The task -> Give the number of lines in the records below that hold "magnification"; nothing else is needed.

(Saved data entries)
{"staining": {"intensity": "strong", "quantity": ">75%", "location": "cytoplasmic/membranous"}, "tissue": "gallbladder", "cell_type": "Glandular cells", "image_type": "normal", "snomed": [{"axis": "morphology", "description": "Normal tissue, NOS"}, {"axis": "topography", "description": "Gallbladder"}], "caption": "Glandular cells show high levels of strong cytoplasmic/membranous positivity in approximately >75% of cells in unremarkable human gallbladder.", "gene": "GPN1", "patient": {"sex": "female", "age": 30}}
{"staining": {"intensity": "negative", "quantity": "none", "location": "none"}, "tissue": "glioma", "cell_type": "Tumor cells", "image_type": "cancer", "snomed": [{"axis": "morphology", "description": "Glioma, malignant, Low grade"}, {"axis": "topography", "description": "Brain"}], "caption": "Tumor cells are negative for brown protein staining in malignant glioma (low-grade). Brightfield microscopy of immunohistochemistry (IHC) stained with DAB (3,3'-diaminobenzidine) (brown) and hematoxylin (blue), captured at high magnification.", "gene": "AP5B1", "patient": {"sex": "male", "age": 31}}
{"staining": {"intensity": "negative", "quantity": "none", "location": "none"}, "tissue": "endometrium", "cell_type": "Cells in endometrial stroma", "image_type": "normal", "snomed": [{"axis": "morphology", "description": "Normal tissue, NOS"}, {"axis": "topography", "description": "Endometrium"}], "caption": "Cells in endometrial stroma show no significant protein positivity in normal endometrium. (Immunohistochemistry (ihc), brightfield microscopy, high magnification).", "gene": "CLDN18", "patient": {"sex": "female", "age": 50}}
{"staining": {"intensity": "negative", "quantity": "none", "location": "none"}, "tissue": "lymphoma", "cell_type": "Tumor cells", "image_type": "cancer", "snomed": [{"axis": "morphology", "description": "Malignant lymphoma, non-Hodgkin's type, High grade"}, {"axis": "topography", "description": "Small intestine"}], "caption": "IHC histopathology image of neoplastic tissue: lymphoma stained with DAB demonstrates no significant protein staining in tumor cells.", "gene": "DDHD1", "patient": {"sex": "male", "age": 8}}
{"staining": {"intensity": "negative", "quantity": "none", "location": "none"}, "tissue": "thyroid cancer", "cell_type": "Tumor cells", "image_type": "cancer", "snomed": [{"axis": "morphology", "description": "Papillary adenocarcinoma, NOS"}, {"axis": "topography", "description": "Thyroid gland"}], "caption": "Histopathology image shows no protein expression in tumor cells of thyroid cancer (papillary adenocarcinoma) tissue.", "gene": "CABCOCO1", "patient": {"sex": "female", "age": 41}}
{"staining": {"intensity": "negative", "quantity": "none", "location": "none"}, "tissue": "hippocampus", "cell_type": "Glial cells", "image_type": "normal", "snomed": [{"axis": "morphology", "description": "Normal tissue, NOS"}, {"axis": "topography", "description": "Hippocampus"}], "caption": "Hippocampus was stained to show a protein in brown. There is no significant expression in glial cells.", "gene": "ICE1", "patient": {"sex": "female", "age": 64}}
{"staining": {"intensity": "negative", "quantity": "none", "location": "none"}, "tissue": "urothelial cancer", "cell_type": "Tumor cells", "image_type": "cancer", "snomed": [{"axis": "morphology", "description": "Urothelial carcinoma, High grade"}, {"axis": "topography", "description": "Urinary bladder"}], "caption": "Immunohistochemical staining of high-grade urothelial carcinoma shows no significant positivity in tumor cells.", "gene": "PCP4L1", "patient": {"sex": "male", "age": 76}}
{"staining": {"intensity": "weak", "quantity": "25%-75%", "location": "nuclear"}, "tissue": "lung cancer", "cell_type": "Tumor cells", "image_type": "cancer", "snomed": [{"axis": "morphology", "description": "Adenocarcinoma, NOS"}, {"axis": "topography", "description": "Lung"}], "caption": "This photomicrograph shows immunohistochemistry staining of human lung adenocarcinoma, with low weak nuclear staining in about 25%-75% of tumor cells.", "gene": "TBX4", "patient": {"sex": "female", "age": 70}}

Result -> 2